Latest Covid hospital data show there were 1,198 new admissions with Covid in the U.K. on April 27th (60% of which were incidental), which marked a 19% decrease on the previous week and a fall for the 22nd day in a row, as the Omicron BA.2 wave continues to decline. However, news of a rise in reported infections and hospital admissions in South Africa linked to new variants has raised questions of what might come next. MailOnline has more.
A delay to the Government’s dashboard update on bank holiday Monday means today’s stats include four days’ worth of numbers – after ministers stopped publishing the figures on weekends following ‘Freedom Day’.
It shows there were 35,635 new positive Covid tests over the last four days, working out at an average of just 8,900 daily cases since Friday. There were also 407 total deaths, equivalent of just over 100 daily.
Case numbers logged by the central testing scheme are becoming increasingly unreliable now that free swabs have been stopped for the vast majority of Britons.

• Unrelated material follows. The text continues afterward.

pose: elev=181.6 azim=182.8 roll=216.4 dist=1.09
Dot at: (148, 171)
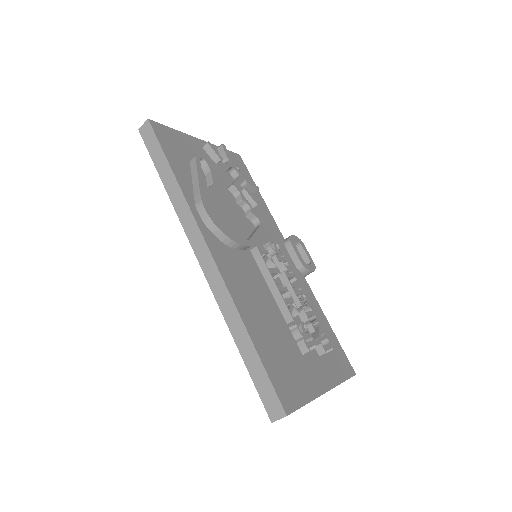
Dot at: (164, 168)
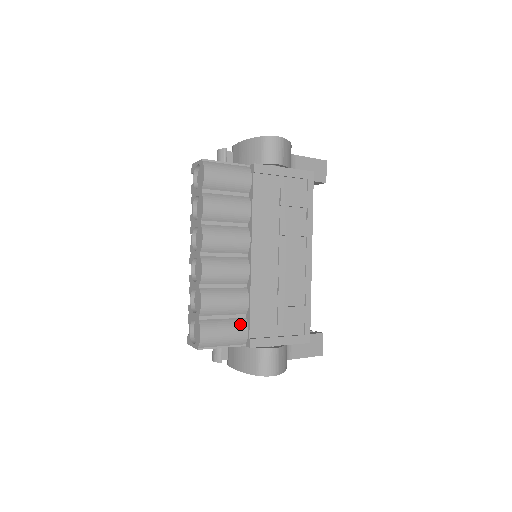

Meanwhile, latest Covid hospital data show there were 1,198 new admissions for the virus on April 27th, which marked a near-19% decrease on the previous week.
Daily hospitalisations have now fallen for 22 days in a row – despite NHS leaders calling for masks and outdoor mixing to return just weeks ago.
Pressure is mounting on the U.K. to scrap its daily Covid stats after Ireland said it would discontinue its updates in the coming weeks.
Meanwhile, South Africa has once again become a focal point of the pandemic amid a fresh Covid surge of new subvariants. Covid cases have nearly quadrupled in a month nationally and hospital admissions are ticking up in Gauteng province, the former epicentre of the original Omicron wave.
The world watched in horror last November as the super-infectious Omicron strain (BA.1) spread through South Africa at unprecedented speed – which turned out to be mild. But now the country finds itself at the cusp of a fresh explosion in infections, this time due to sub-strains that appear even more transmissible and resistant to antibodies.
Researchers on the ground in South Africa say the BA.4 and BA.5 subvariants can evade immunity and cause symptoms in people who were infected with their parent strain just months ago. What is still unclear is whether the new wave will create milder or more severe illness — but experts tell MailOnline the former is more likely, for the U.K. at least.